### What is being asked
Below is a block of entries; repeat exactly the lines starting at the line that contains "left front paw: (967, 1565)" and ending at the line that contains "right front paw: (610, 1528)", both included.

Saved entries:

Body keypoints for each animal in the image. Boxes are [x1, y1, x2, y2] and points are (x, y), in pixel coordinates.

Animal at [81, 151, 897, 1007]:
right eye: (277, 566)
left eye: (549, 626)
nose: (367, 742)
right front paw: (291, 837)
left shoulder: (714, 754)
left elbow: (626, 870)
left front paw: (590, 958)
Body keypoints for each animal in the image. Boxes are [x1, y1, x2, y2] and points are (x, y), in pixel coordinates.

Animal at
...
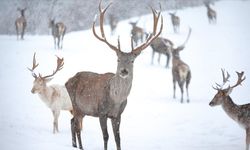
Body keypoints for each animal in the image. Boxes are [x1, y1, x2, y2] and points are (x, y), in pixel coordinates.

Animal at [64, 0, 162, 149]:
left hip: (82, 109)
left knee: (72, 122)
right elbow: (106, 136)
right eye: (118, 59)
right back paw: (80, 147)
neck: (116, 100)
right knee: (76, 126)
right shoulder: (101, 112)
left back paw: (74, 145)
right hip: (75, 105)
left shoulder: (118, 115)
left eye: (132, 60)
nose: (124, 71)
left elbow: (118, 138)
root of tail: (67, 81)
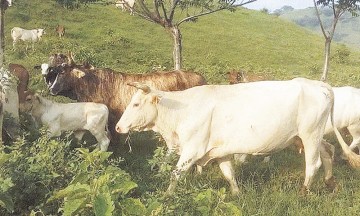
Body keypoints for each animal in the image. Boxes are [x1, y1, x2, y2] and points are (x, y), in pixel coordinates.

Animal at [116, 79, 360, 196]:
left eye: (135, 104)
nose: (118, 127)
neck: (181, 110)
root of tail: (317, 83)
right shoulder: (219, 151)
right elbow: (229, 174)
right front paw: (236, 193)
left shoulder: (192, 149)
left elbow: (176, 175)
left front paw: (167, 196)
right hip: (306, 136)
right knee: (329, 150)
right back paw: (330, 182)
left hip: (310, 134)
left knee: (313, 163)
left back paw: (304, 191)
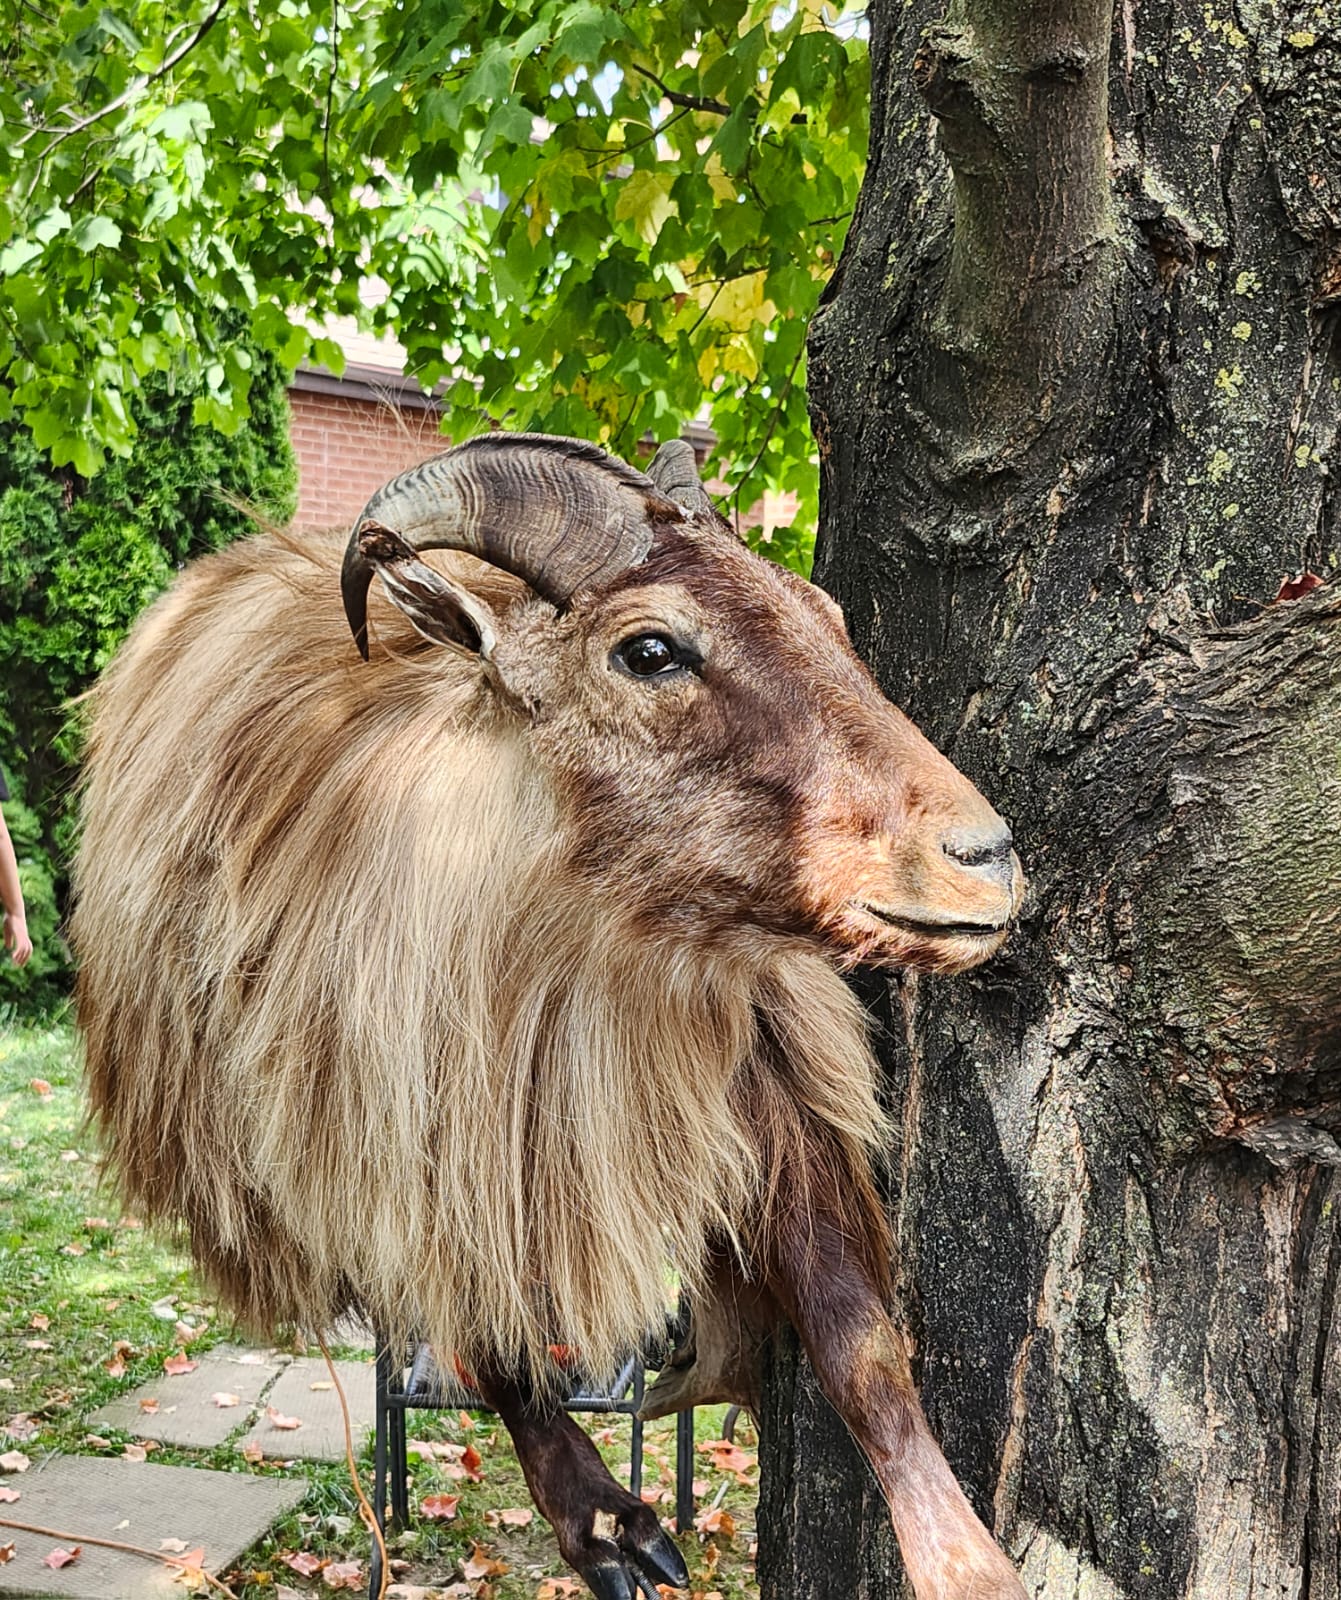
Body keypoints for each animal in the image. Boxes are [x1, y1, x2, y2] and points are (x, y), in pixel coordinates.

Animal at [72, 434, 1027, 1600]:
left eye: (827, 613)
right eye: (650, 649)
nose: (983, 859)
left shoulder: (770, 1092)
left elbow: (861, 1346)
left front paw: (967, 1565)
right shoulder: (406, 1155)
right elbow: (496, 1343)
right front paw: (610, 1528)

### Response to the exercise
left front paw: (967, 1565)
right shoulder: (406, 1155)
right elbow: (496, 1343)
right front paw: (610, 1528)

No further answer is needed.